(Dataset records)
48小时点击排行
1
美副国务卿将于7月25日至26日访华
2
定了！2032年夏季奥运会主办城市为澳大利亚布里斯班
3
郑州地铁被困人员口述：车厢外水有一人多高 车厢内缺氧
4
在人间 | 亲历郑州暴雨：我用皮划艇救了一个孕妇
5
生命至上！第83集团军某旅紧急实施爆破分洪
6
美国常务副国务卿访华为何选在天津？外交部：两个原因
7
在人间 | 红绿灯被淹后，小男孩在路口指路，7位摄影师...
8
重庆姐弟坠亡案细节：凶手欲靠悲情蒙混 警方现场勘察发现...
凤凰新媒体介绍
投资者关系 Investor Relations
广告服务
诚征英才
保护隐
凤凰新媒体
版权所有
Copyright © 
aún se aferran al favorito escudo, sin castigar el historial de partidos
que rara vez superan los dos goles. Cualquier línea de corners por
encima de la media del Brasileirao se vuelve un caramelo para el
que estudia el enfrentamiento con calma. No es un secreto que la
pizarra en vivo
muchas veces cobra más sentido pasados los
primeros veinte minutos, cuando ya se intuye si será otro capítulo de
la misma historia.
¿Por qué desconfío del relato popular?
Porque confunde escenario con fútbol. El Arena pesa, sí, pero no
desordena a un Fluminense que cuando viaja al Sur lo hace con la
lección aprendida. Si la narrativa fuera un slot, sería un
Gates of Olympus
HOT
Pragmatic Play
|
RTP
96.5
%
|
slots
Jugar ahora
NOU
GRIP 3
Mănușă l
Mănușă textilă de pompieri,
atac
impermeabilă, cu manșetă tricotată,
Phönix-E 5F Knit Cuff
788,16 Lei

Exercise goal:
Set down, word for word, each line from the top of the records above through the line with "del relato popular?".

Response:
48小时点击排行
1
美副国务卿将于7月25日至26日访华
2
定了！2032年夏季奥运会主办城市为澳大利亚布里斯班
3
郑州地铁被困人员口述：车厢外水有一人多高 车厢内缺氧
4
在人间 | 亲历郑州暴雨：我用皮划艇救了一个孕妇
5
生命至上！第83集团军某旅紧急实施爆破分洪
6
美国常务副国务卿访华为何选在天津？外交部：两个原因
7
在人间 | 红绿灯被淹后，小男孩在路口指路，7位摄影师...
8
重庆姐弟坠亡案细节：凶手欲靠悲情蒙混 警方现场勘察发现...
凤凰新媒体介绍
投资者关系 Investor Relations
广告服务
诚征英才
保护隐
凤凰新媒体
版权所有
Copyright © 
aún se aferran al favorito escudo, sin castigar el historial de partidos
que rara vez superan los dos goles. Cualquier línea de corners por
encima de la media del Brasileirao se vuelve un caramelo para el
que estudia el enfrentamiento con calma. No es un secreto que la
pizarra en vivo
muchas veces cobra más sentido pasados los
primeros veinte minutos, cuando ya se intuye si será otro capítulo de
la misma historia.
¿Por qué desconfío del relato popular?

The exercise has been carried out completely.